The NCAA Tourney’s Sweet Sixteen tips off tonight featuring many of basketball history’s usual suspects – Duke, Kentucky, Kansas, and North Carolina. As we have become accustomed to during sports’ greatest event, there are also a few unfamiliar faces – including the Marquette Golden Eagles. You may remember Marquette from their glory days when Dwayne Wade led them to the Final Four as members of Conference USA. Now they are in the Big East, where they finished eleventh in the regular season and made a second round exit in their conference tournament. So how does an unranked, 11-seed earn a Sweet Sixteen date with arguably the greatest college basketball program of all time, two-seeded North Carolina?

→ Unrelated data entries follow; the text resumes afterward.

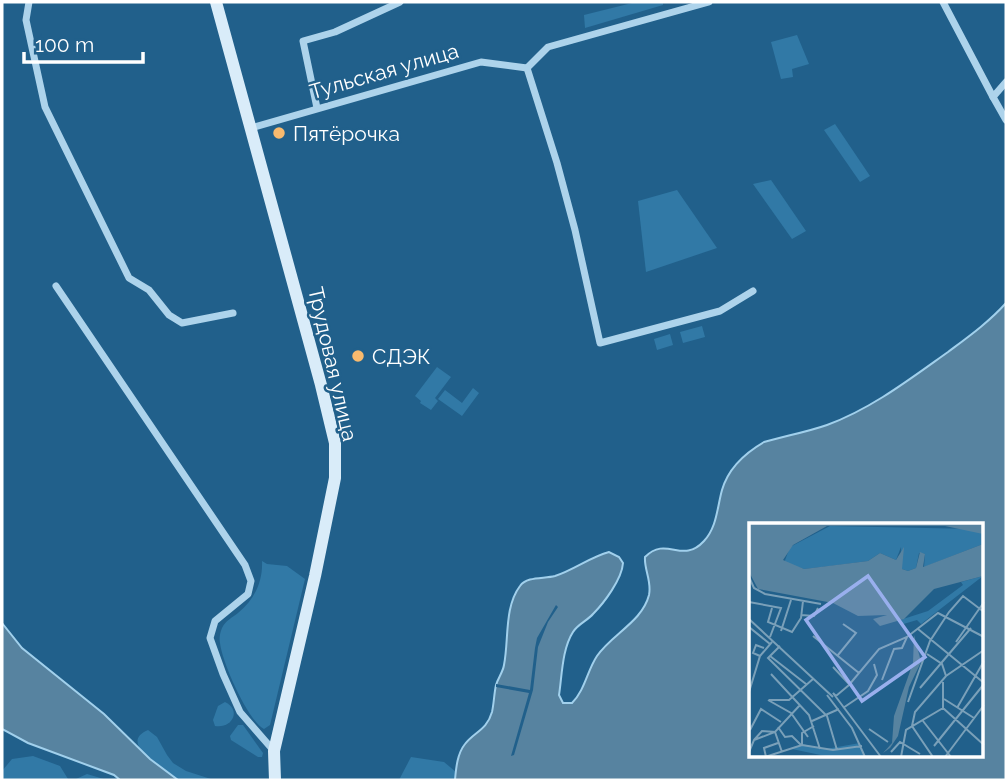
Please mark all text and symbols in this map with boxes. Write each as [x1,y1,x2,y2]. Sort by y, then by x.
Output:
scale bar [24,21,144,65]
text: 100 m [35,32,94,57]
street label: Тульская улица [307,38,461,104]
place label: Пятёрочка [293,121,400,146]
marker: Пятёрочка [271,125,287,141]
street label: Трудовая улица [303,285,363,443]
place label: СДЭК [372,344,430,369]
marker: СДЭК [350,348,366,364]
inset map [749,523,984,758]

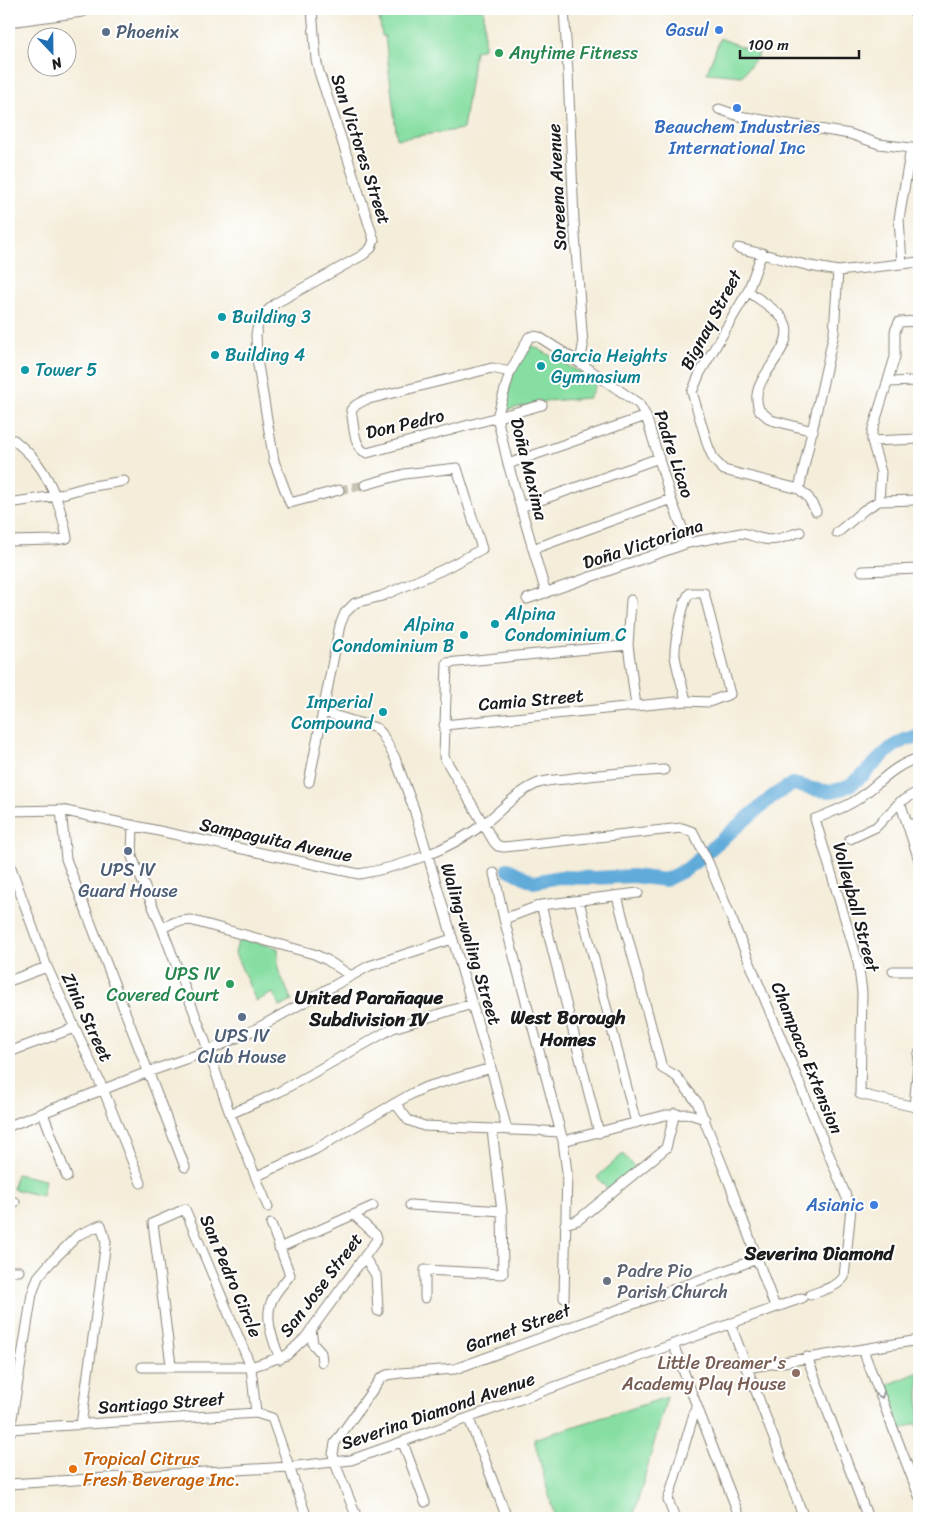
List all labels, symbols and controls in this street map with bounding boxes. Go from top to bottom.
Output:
place label: Gasul [666,14,710,46]
place label: Phoenix [116,16,179,48]
marker: Gasul [713,24,725,36]
marker: Phoenix [100,26,112,38]
north arrow [28,28,78,78]
scale bar [740,28,859,60]
text: 100 m [748,32,789,58]
place label: Anytime Fitness [508,37,639,69]
marker: Anytime Fitness [493,47,505,59]
text: N [47,50,67,77]
street label: San Victores Street [322,69,400,229]
marker: Beauchem Industries International Inc [731,102,743,114]
place label: Beauchem Industries International Inc [654,111,820,164]
street label: Soreena Avenue [538,123,576,251]
street label: Bignay Street [671,263,751,376]
place label: Building 3 [232,301,311,333]
marker: Building 3 [216,311,228,323]
place label: Building 4 [225,339,305,371]
place label: Garcia Heights Gymnasium [551,340,668,393]
marker: Building 4 [209,349,221,361]
place label: Tower 5 [35,354,97,386]
marker: Garcia Heights Gymnasium [535,360,547,372]
marker: Tower 5 [19,364,31,376]
street label: Don Pedro [362,399,448,449]
street label: Padre Licao [645,406,703,502]
street label: Doña Maxima [501,414,557,525]
street label: Doña Victoriana [579,509,707,579]
place label: Alpina Condominium C [504,598,627,651]
place label: Alpina Condominium B [332,609,455,662]
marker: Alpina Condominium C [489,618,501,630]
marker: Alpina Condominium B [458,629,470,641]
street label: Camia Street [477,679,585,721]
place label: Imperial Compound [291,686,375,739]
marker: Imperial Compound [377,706,389,718]
street label: Sampaguita Avenue [197,808,355,872]
street label: Volleyball Street [823,839,889,976]
marker: UPS IV Guard House [122,845,134,857]
place label: UPS IV Guard House [78,854,178,907]
street label: Waling-waling Street [431,859,511,1029]
place label: UPS IV Covered Court [107,958,221,1011]
street label: Zinia Street [52,967,122,1067]
street label: Champaca Extension [762,977,852,1139]
marker: UPS IV Covered Court [224,978,236,990]
district label: United Parañaque Subdivision IV [295,981,443,1036]
district label: West Borough Homes [510,1001,626,1056]
marker: UPS IV Club House [236,1011,248,1023]
place label: UPS IV Club House [198,1020,286,1073]
place label: Asianic [805,1189,864,1221]
marker: Asianic [868,1199,880,1211]
street label: San Pedro Circle [191,1209,271,1343]
street label: San Jose Street [271,1226,371,1344]
district label: Severina Diamond [744,1237,895,1270]
place label: Padre Pio Parish Church [617,1255,728,1308]
marker: Padre Pio Parish Church [601,1275,613,1287]
street label: Garnet Street [461,1294,576,1362]
place label: Little Dreamer's Academy Play House [621,1347,787,1400]
street label: Severina Diamond Avenue [337,1363,539,1459]
marker: Little Dreamer's Academy Play House [790,1367,802,1379]
street label: Santiago Street [97,1383,226,1423]
one-way arrow [875,1390,885,1399]
place label: Tropical Citrus Fresh Beverage Inc. [83,1443,240,1496]
marker: Tropical Citrus Fresh Beverage Inc. [67,1463,79,1475]

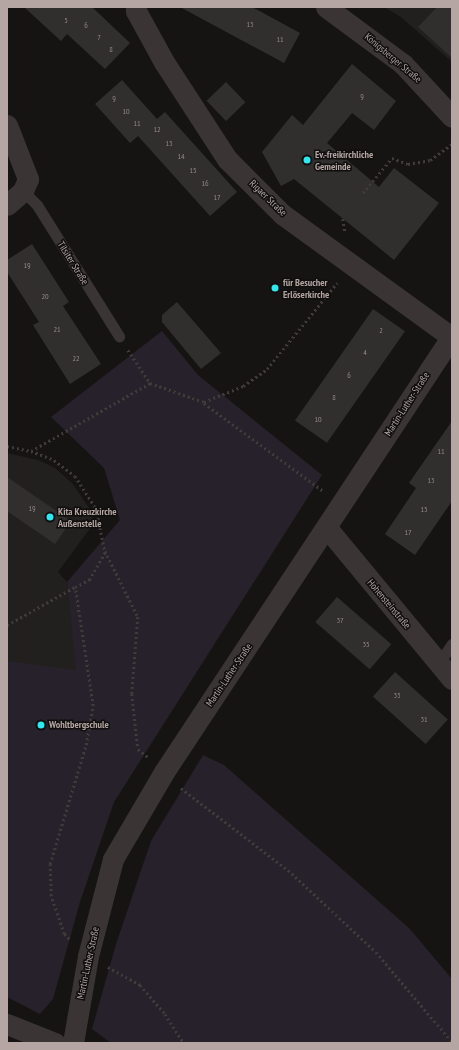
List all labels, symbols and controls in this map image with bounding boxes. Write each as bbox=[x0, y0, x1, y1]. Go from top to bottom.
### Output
house number: 5 bbox=[64, 16, 68, 26]
house number: 13 bbox=[246, 20, 254, 30]
house number: 6 bbox=[84, 21, 88, 31]
street label: Königsberger Straße bbox=[362, 31, 424, 85]
house number: 7 bbox=[97, 33, 101, 43]
house number: 11 bbox=[276, 35, 284, 45]
house number: 8 bbox=[109, 45, 113, 55]
house number: 9 bbox=[360, 92, 364, 102]
house number: 9 bbox=[112, 94, 116, 104]
house number: 10 bbox=[122, 107, 130, 117]
house number: 11 bbox=[133, 119, 141, 129]
house number: 12 bbox=[153, 125, 161, 135]
house number: 13 bbox=[165, 139, 173, 149]
place label: Ev.-freikirchliche Gemeinde bbox=[315, 148, 373, 172]
house number: 14 bbox=[177, 152, 185, 162]
marker: Ev.-freikirchliche Gemeinde bbox=[302, 155, 312, 165]
house number: 15 bbox=[189, 166, 197, 176]
street label: Rigaer Straße bbox=[247, 177, 289, 219]
house number: 16 bbox=[201, 179, 209, 189]
house number: 17 bbox=[213, 193, 221, 203]
street label: Tilsiter Straße bbox=[55, 239, 91, 287]
house number: 19 bbox=[23, 261, 31, 271]
place label: für Besucher Erlöserkirche bbox=[283, 276, 329, 300]
marker: für Besucher Erlöserkirche bbox=[270, 283, 280, 293]
house number: 20 bbox=[41, 292, 49, 302]
house number: 21 bbox=[53, 325, 61, 335]
house number: 2 bbox=[379, 326, 383, 336]
house number: 4 bbox=[363, 348, 367, 358]
house number: 22 bbox=[72, 354, 80, 364]
street label: Martin-Luther-Straße bbox=[382, 370, 432, 438]
house number: 6 bbox=[347, 371, 351, 381]
house number: 8 bbox=[332, 393, 336, 403]
house number: 10 bbox=[314, 415, 322, 425]
house number: 11 bbox=[437, 447, 445, 457]
house number: 13 bbox=[427, 476, 435, 486]
house number: 19 bbox=[28, 504, 36, 514]
place label: Kita Kreuzkirche Außenstelle bbox=[58, 505, 117, 528]
house number: 15 bbox=[420, 505, 428, 515]
marker: Kita Kreuzkirche Außenstelle bbox=[45, 512, 55, 522]
house number: 17 bbox=[404, 528, 412, 538]
street label: Hohensteinstraße bbox=[365, 577, 413, 631]
house number: 37 bbox=[336, 616, 344, 626]
house number: 35 bbox=[362, 640, 370, 650]
street label: Martin-Luther-Straße bbox=[203, 641, 255, 709]
house number: 33 bbox=[393, 691, 401, 701]
house number: 31 bbox=[420, 715, 428, 725]
place label: Wohltbergschule bbox=[49, 719, 109, 731]
marker: Wohltbergschule bbox=[36, 720, 46, 730]
street label: Martin-Luther-Straße bbox=[74, 926, 102, 1000]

Marquette Head Coach “Buzz” Williams has a distinct competitive advantage that businesses outside of the sports arena have been using for decades: data analytics. In fact, his obsession with numbers has drawn comparisons to “Rain Man”. Williams, much like a CEO running a widget factory, has identified key performance indicators (KPI’s) that he believes can help make his team successful. His defensive KPI’s include getting back in transition, keeping the ball out of the paint, and defending without fouling. On offense, as he revealed through a six-minute rant on the Jim Rome Show last week, Williams meticulously counts touches in the paint. You may be thinking to yourself that these statistics would make common sense to track – doesn’t everything seem like common sense after you’ve already heard it?
The true common sense here is that all teams should be using data analytics, both on the court/field as well as in the front office. In baseball, these analytics are referred to as Sabermetrics, the analysis of objective baseball evidence. I have been pretty clear about my feelings on the competitive imbalance in MLB, but due in large part to Sabermetrics, the small-market Oakland Athletics were able to break through and find success in the 1990’s.
While there are many intangibles in sports, analytical pioneers have proven time and time again that data analytics can be the difference between winning and losing. Other MLB teams such as the Boston Red Sox have adopted Sabermetrics in recent years, and a few NFL teams including the Kansas City Chiefs are taking data analytics more seriously. For us strategists out there, it will be fun to watch as the battle evolves from the athletes on the field/court to the minds of the executives in front offices.
There is one number that I’m sure Buzz Williams is well aware of – eleven seeds are 1-7 against two seeds in the Sweet Sixteen, with the only upset coming in 1986 when LSU knocked off Georgia Tech. I am looking forward to seeing if Williams has unearthed a statistic powerful enough to give his team a chance to reach the Elite Eight.